Questions fréquentes sur le changement de syndic
Combien de devis faut-il pour changer de syndic de copropriété ?
Aucune obligation légale n’impose un nombre précis de devis pour changer de syndic de copropriété. Contrairement aux travaux où certaines copropriétés votent des seuils spécifiques, le changement de gestionnaire suit des règles différentes. Un seul contrat suffit théoriquement pour procéder au vote en assemblée générale.
La mise en concurrence reste vivement conseillée pour permettre aux copropriétaires de comparer les offres. Le conseil syndical peut solliciter deux, trois ou davantage de propositions selon ses moyens et sa stratégie. Cette démarche facilite grandement l’adoption d’une résolution lors du vote.
Attention au piège : sans proposition alternative à l’ordre du jour, votre copropriété devra automatiquement reconduire le syndic actuel. La loi interdit formellement de rester sans gestionnaire, rendant indispensable la présentation d’au moins un nouveau contrat.
Comment se déroule un changement de syndic de copropriété ?
La préparation minutieuse constitue la première phase cruciale de cette transition. Le conseil syndical lance la procédure en sollicitant plusieurs candidats, puis analyse leurs propositions contractuelles et tarifaires. Cette comparaison permet d’identifier le futur syndic le mieux adapté aux besoins spécifiques de la copropriété.

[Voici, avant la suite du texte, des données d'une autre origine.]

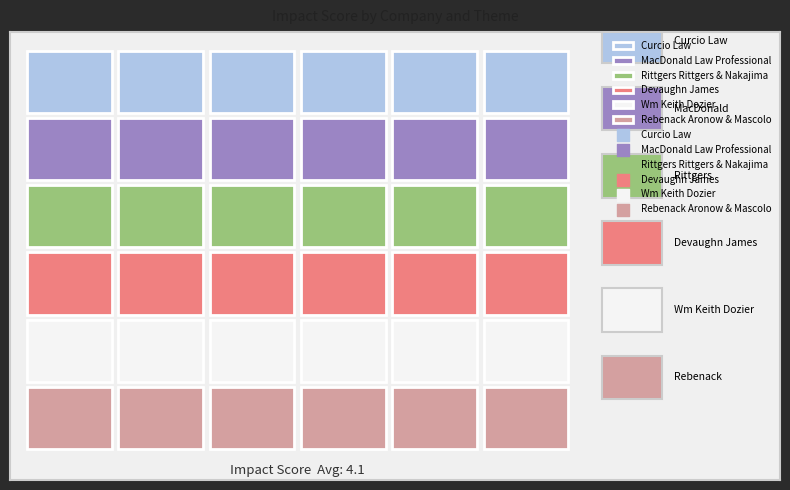

Is it true that Rebenack Aronow & Mascolo equals 4 at theme_015_strength?

True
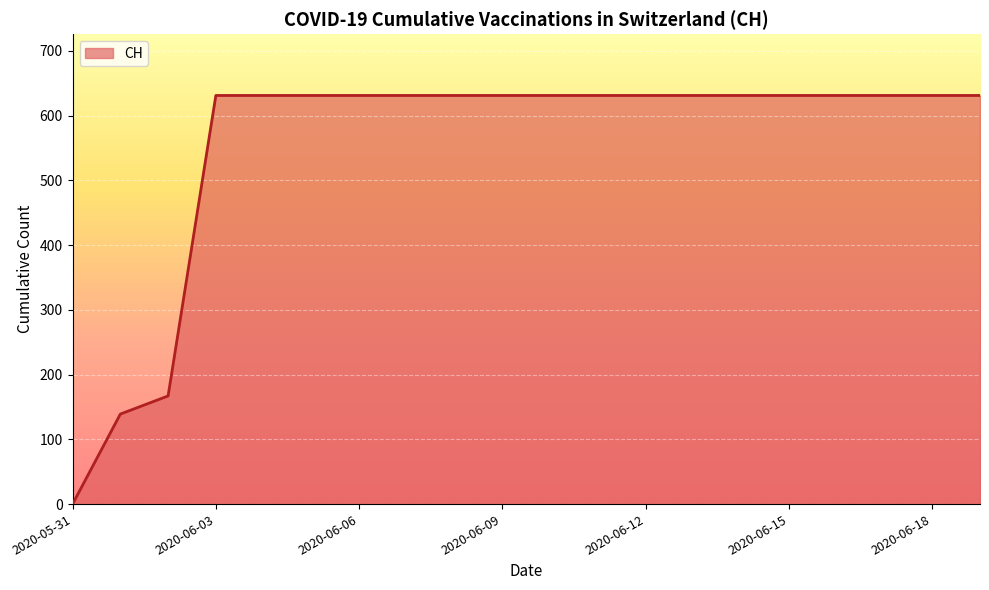

How many values are above zero?

19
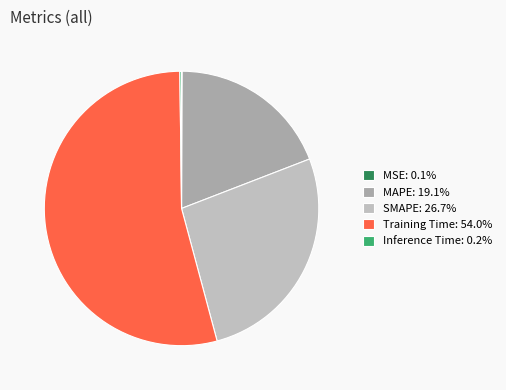

To the nearest percent, what is the combined percentage of Training Time and Inference Time?

54%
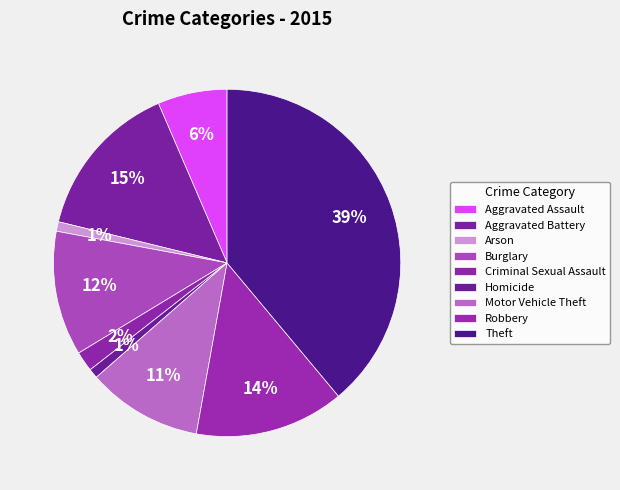

What percentage is NOT represented by Theft?

61.1%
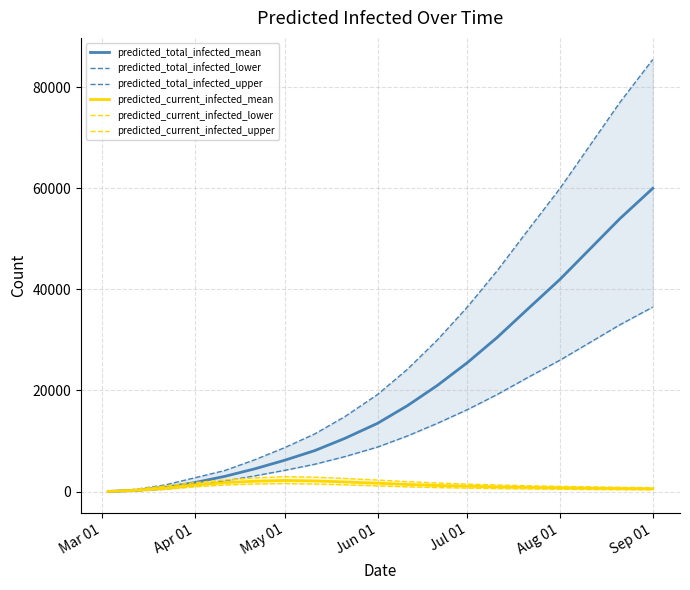

What is the maximum value for predicted_current_infected_mean?

2200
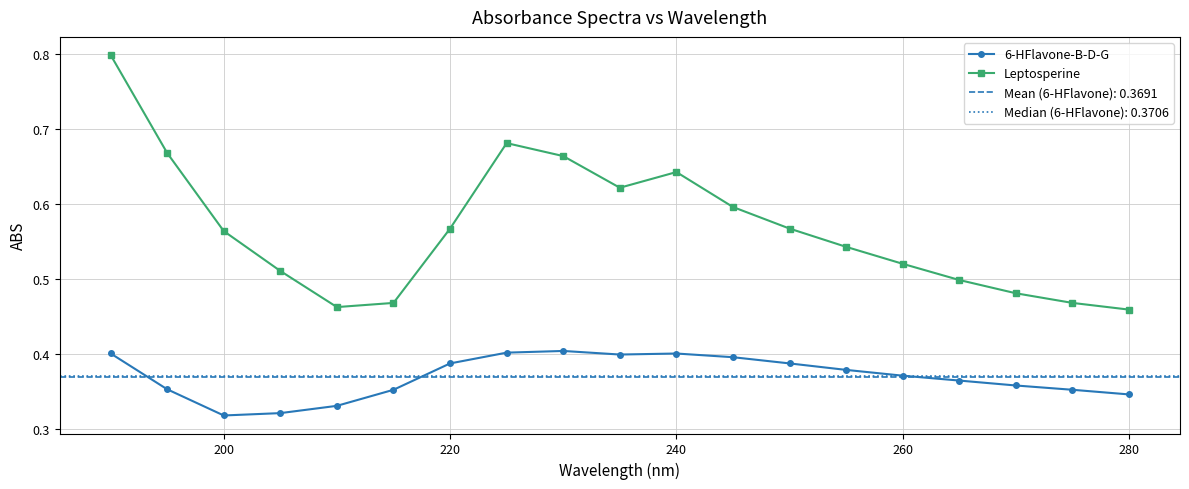

Reading right to left, extract all data points from this chart.

6-HFlavone-B-D-G: 0.3	0.4	0.4	0.4	0.4	0.4	0.4	0.4	0.4	0.4	0.4	0.4	0.4	0.4	0.3	0.3	0.3	0.4	0.4
Leptosperine: 0.5	0.5	0.5	0.5	0.5	0.5	0.6	0.6	0.6	0.6	0.7	0.7	0.6	0.5	0.5	0.5	0.6	0.7	0.8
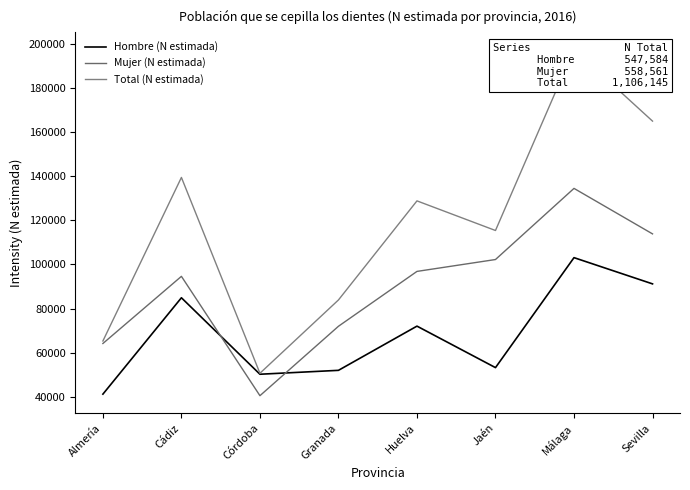

What is the spread (max minus min) of values at Jaén?

62232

L’assemblée générale marque l’étape décisive du processus. Les copropriétaires votent pour désigner leur nouveau syndic à la majorité absolue, puis fixent les dates de fin et de début des mandats respectifs. Le procès-verbal officialise cette décision et enclenche automatiquement la phase de transmission.

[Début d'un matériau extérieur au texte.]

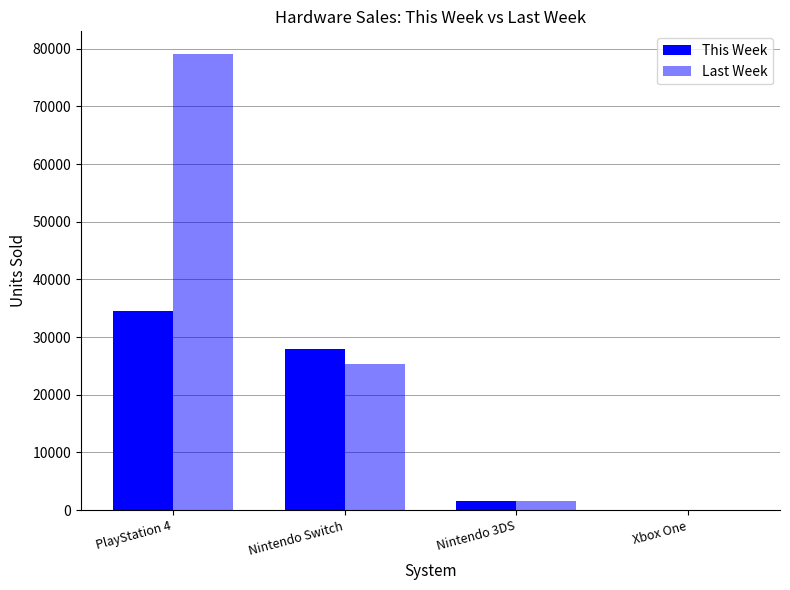

Count the number of data series in this chart.

2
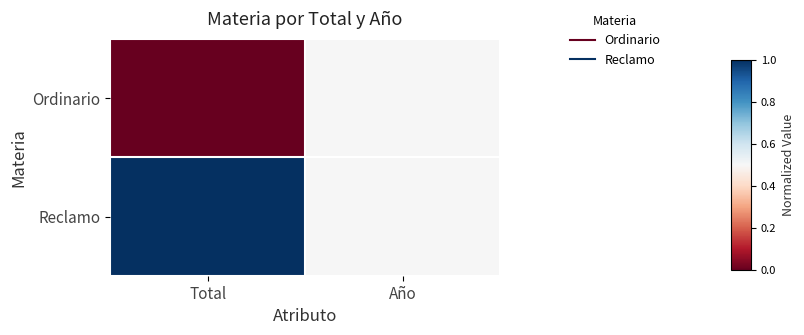

Reading left to right, transcribe all the data shown in this chart.

Ordinario: Total=0.0	Año=0.5
Reclamo: Total=1.0	Año=0.5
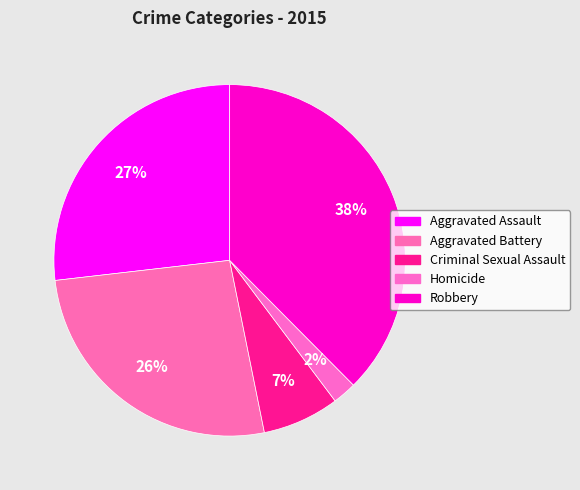

Count the number of slices in the pie.

5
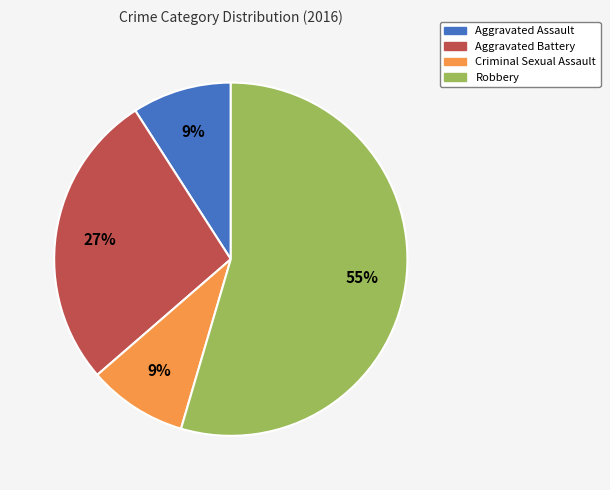

Count the number of slices in the pie.

4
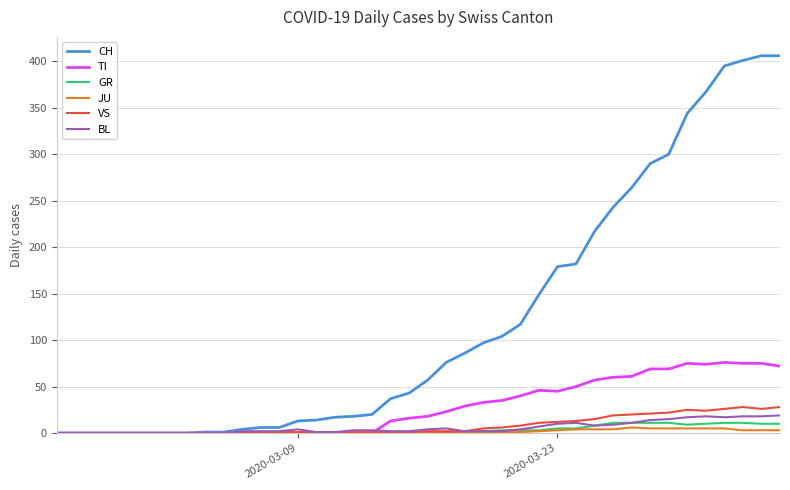

What is the average value of the JU series?

1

La remise des documents s’effectue dans un délai d’un mois maximum après le vote. L’ancien syndic transmet les archives, les coordonnées de la banque, les contrats en cours et sa garantie financière au nouveau gestionnaire. Cette étape finale assure la continuité parfaite de la gestion sans interruption de service.
Quelle majorité est nécessaire pour changer de syndic ?
Le changement de syndic requiert la majorité absolue selon l’article 25 de la loi de 1965. Cette règle comptabilise l’ensemble des tantièmes de la copropriété, incluant les copropriétaires présents, représentés et absents.
Concrètement, votre nouveau gestionnaire doit obtenir plus de 50% des tantièmes totaux plus un tantième. Si aucun candidat n’atteint ce seuil mais qu’une proposition recueille au moins un tiers des voix, un second vote peut immédiatement avoir lieu à la majorité simple de l’article 24.
Cette procédure en deux temps facilite l’adoption d’une résolution même avec une participation modérée. Le calcul s’effectue sur la totalité des millièmes de la copropriété, rendant parfois difficile l’obtention de cette majorité absolue lors du premier tour de scrutin.